The funds in a Flexible Spending Account (FSA) can be used to cover most common medical expenses; this includes the cost of eye exams and eyeglasses or contact lenses.
What Is a Flexible Spending Account?
An FSA is a type of tax-advantaged savings account that can be set up through an employer’s cafeteria plan of employee benefits. Through an FSA, an employee has a certain amount of money that he designates to be deducted from his paycheck and diverted into the FSA account. The employee can then draw on the money in the account to cover typical medical and dependent care expenses that are not covered by his insurance plan, such as deductibles, co-pays, or medical or dental expenses that exceed the maximum benefit provided by a health or dental insurance policy.
An FSA offers a tax advantage by virtue of the fact that money contributed to an FSA account is not subject to payroll taxes and thereby offers a significant tax savings for the employee.
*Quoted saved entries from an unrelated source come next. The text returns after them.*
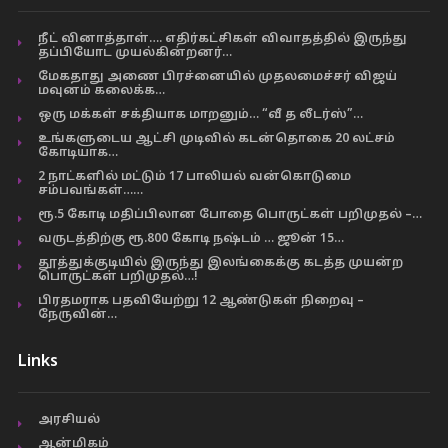
நீட் வினாத்தாள்…. எதிர்கட்சிகள் விவாதத்தில் இருந்து
தப்பியோட முயல்கின்றனர்…
மேகதாது அணை பிரச்னையில் முதலமைச்சர் விஜய்
மவுனம் கலைக்க…
ஒரு மக்கள் சக்தியாக மாறனும்… “வீ த லீடர்ஸ்”…
உங்களுடைய ஆட்சி முடிவில் கடன்தொகை 20 லட்சம்
கோடியாக…
2 நாட்களில் மட்டும் 17 பாலியல் வன்கொடுமை
சம்பவங்கள்……
ரூ.5 கோடி மதிப்பிலான போதை பொருட்கள் பறிமுதல் –…
வருடத்திற்கு ரூ.800 கோடி நஷ்டம் … ஜூன் 15…
தூத்துக்குடியில் இருந்து இலங்கைக்கு கடத்த முயன்ற
பொருட்கள் பறிமுதல்…!
பிரதமராக பதவியேற்று 12 ஆண்டுகள் நிறைவு –
நேருவின்…
Links
அரசியல்
ஆன்மிகம்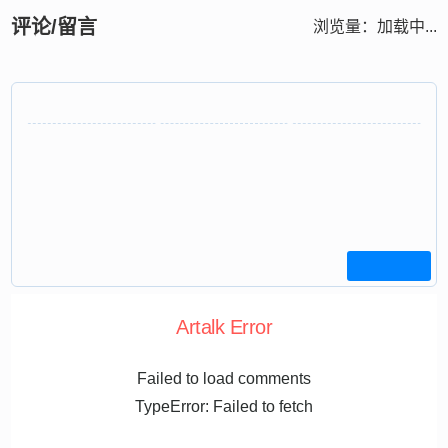
评论/留言
浏览量：
加载中...
Artalk Error
Failed to load comments
TypeError: Failed to fetch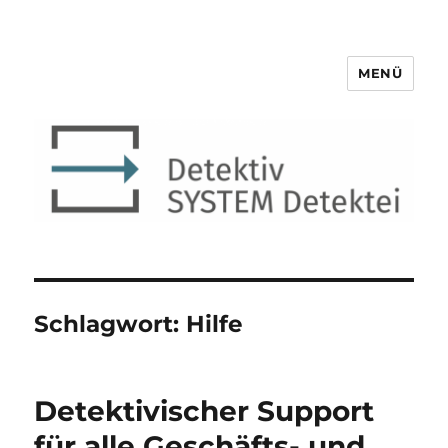
MENÜ
Detektiv SYSTEM Detektei ®
Schlagwort:
Hilfe
Detektivischer Support
für alle Geschäfts- und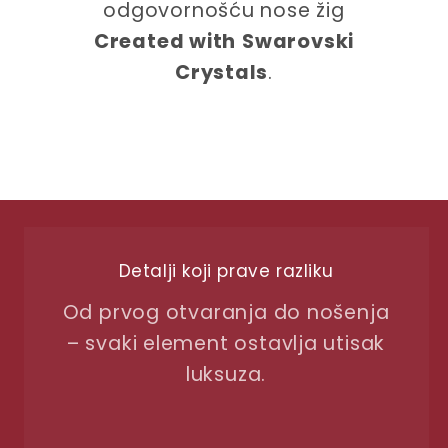
odgovornošću nose žig
Created with
Swarovski
Crystals
.
Detalji koji prave razliku
Od prvog otvaranja do nošenja
– svaki element ostavlja utisak
luksuza.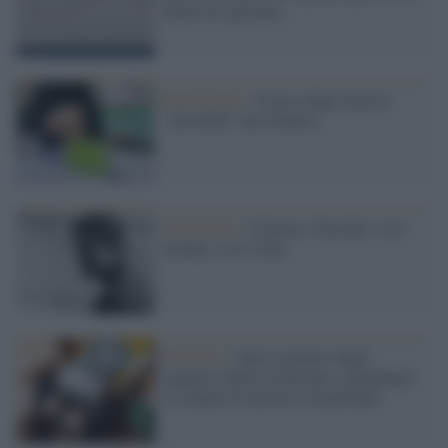
futuro di speranza
Referendum /
Il peso degli elettori
"invisibili" nel verdetto
Letteratura /
Calvino e Pasolini: così
lontani, così vicini
Tendenze /
Sale il numero degli
acquisti online in Europa e aumentano
le vendite di articoli second hand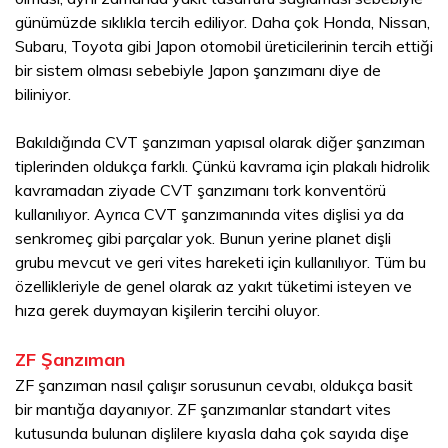
günümüzde sıklıkla tercih ediliyor. Daha çok Honda, Nissan,
Subaru, Toyota gibi Japon otomobil üreticilerinin tercih ettiği
bir sistem olması sebebiyle Japon şanzımanı diye de
biliniyor.
Bakıldığında CVT şanzıman yapısal olarak diğer şanzıman
tiplerinden oldukça farklı. Çünkü kavrama için plakalı hidrolik
kavramadan ziyade CVT şanzımanı tork konventörü
kullanılıyor. Ayrıca CVT şanzımanında vites dişlisi ya da
senkromeç gibi parçalar yok. Bunun yerine planet dişli
grubu mevcut ve geri vites hareketi için kullanılıyor. Tüm bu
özellikleriyle de genel olarak az yakıt tüketimi isteyen ve
hıza gerek duymayan kişilerin tercihi oluyor.
ZF Şanzıman
ZF şanzıman nasıl çalışır sorusunun cevabı, oldukça basit
bir mantığa dayanıyor. ZF şanzımanlar standart vites
kutusunda bulunan dişlilere kıyasla daha çok sayıda dişe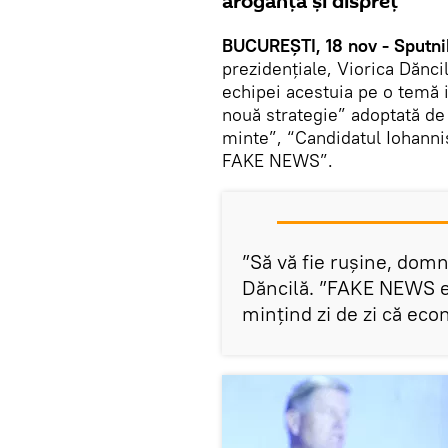
aroganță și dispreț”
BUCUREȘTI, 18 nov - Sputni
prezidențiale, Viorica Dăncil
echipei acestuia pe o temă 
nouă strategie” adoptată de
minte”, “Candidatul Iohanni
FAKE NEWS”.
”Să vă fie rușine, domnu
Dăncilă. ”FAKE NEWS est
mințind zi de zi că ec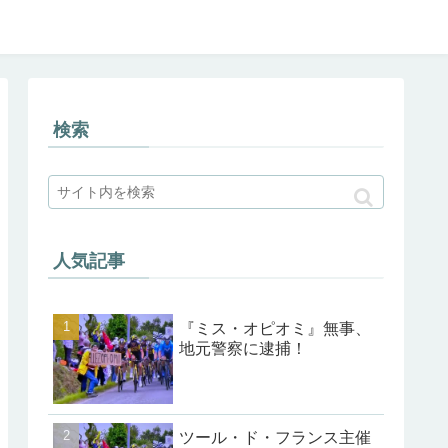
検索
人気記事
『ミス・オピオミ』無事、
地元警察に逮捕！
ツール・ド・フランス主催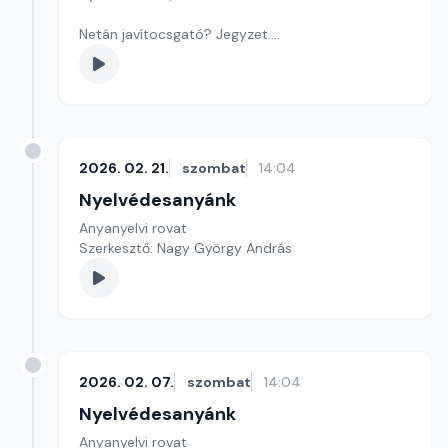
Netán javítocsgató? Jegyzet.
Játékunk ma betűkirakós.
Szerkesztő: Nagy György András
2026. 02. 21.
szombat
14:04
Nyelvédesanyánk
Anyanyelvi rovat
Szerkesztő: Nagy György András
2026. 02. 07.
szombat
14:04
Nyelvédesanyánk
Anyanyelvi rovat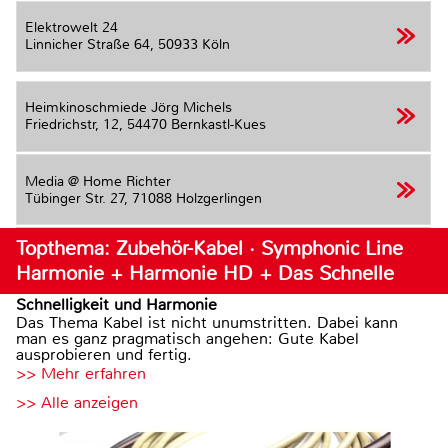
Elektrowelt 24
Linnicher Straße 64,
50933 Köln
Heimkinoschmiede Jörg Michels
Friedrichstr, 12,
54470 Bernkastl-Kues
Media @ Home Richter
Tübinger Str. 27,
71088 Holzgerlingen
Topthema: Zubehör-Kabel · Symphonic Line
Harmonie + Harmonie HD + Das Schnelle
Schnelligkeit und Harmonie
Das Thema Kabel ist nicht unumstritten. Dabei kann
man es ganz pragmatisch angehen: Gute Kabel
ausprobieren und fertig.
>> Mehr erfahren
>> Alle anzeigen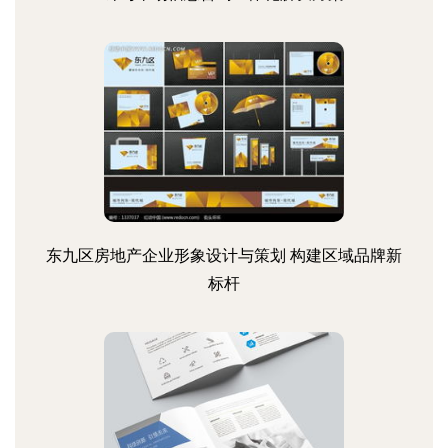
东九区房地产企业形象设计与策划 构建区域品牌新
标杆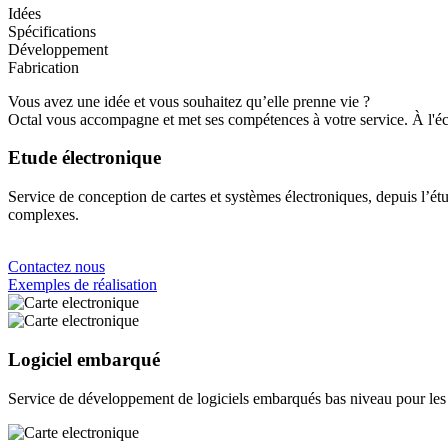
Idées
Spécifications
Développement
Fabrication
Vous avez une idée et vous souhaitez qu’elle prenne vie ?
Octal vous accompagne et met ses compétences à votre service. À l'éco
Etude électronique
Service de conception de cartes et systèmes électroniques, depuis l’étu
complexes.
Contactez nous
Exemples de réalisation
Logiciel embarqué
Service de développement de logiciels embarqués bas niveau pour les 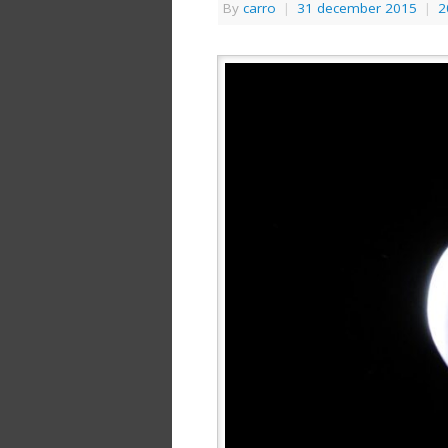
By
carro
|
31 december 2015
|
2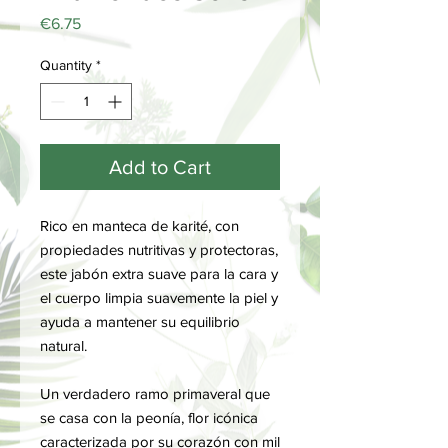
Price
€6.75
Quantity
*
Add to Cart
Rico en manteca de karité, con
propiedades nutritivas y protectoras,
este jabón extra suave para la cara y
el cuerpo limpia suavemente la piel y
ayuda a mantener su equilibrio
natural.
Un verdadero ramo primaveral que
se casa con la peonía, flor icónica
caracterizada por su corazón con mil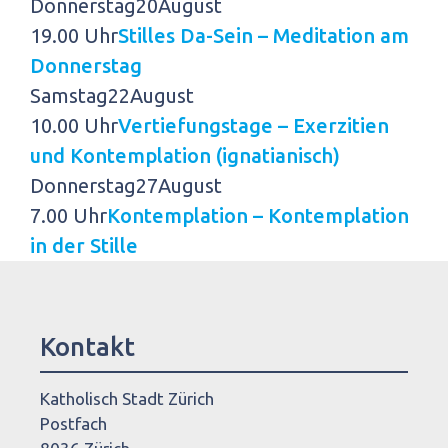
Donnerstag
20
August
19.00 Uhr
Stilles Da-Sein – Meditation am
Donnerstag
Samstag
22
August
10.00 Uhr
Vertiefungstage – Exerzitien
und Kontemplation (ignatianisch)
Donnerstag
27
August
7.00 Uhr
Kontemplation – Kontemplation
in der Stille
Kontakt
Katholisch Stadt Zürich
Postfach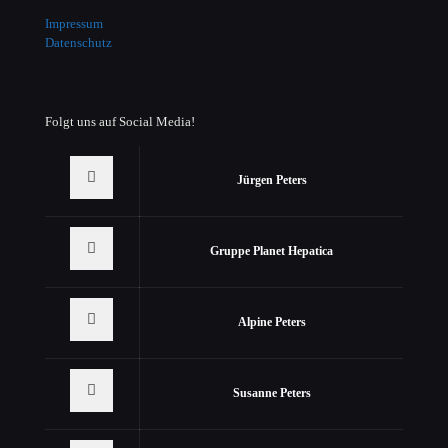
Impressum
Datenschutz
Folgt uns auf Social Media!
Jürgen Peters
Gruppe Planet Hepatica
Alpine Peters
Susanne Peters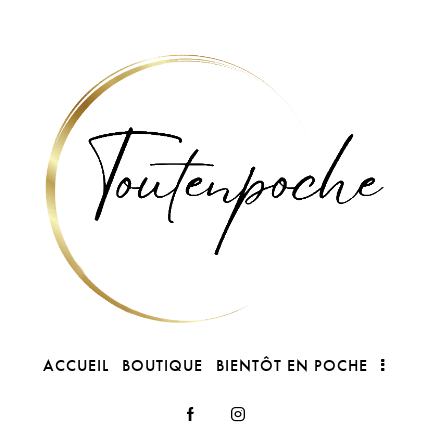
ACCUEIL
BOUTIQUE
BIENTÔT EN POCHE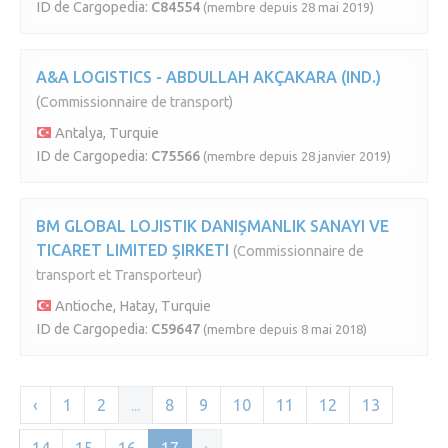
ID de Cargopedia:
C84554
(membre depuis 28 mai 2019)
A&A LOGISTICS - ABDULLAH AKÇAKARA (IND.)
(Commissionnaire de transport)
Antalya, Turquie
ID de Cargopedia:
C75566
(membre depuis 28 janvier 2019)
BM GLOBAL LOJISTIK DANIȘMANLIK SANAYI VE
TICARET LIMITED ȘIRKETI
(Commissionnaire de
transport et Transporteur)
Antioche, Hatay, Turquie
ID de Cargopedia:
C59647
(membre depuis 8 mai 2018)
‹
1
2
...
8
9
10
11
12
13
As of 2015, the minimum annual amount that an employee can designate for contribution to an FSA account is $100, and the maximum annual contribution is $2,500. A maximum of $500 can be carried over from one year to the next. Any funds over the $500 limit are lost. Therefore, it is to the employee’s benefit to make sure that he has made use of most of his FSA funds by the end of the year, although some employers allow claims against an FSA account to be made as late as through the first quarter of the following year.
Expenses That Can Be Paid Using FSA Funds
FSA funds can pay for nearly all ordinary medical and dental expenses, including prescriptions and over-the-counter medications. Eligible FSA expenses include physician fees, dental work, eye exams and glasses or contact lenses, hearing aids, mental health counseling, lab work and chiropractic services.
FSAs can also be used to fund dependent care expenses, such as day care services or care of an elderly parent. However, the most common type of FSA account is the basic health FSA account.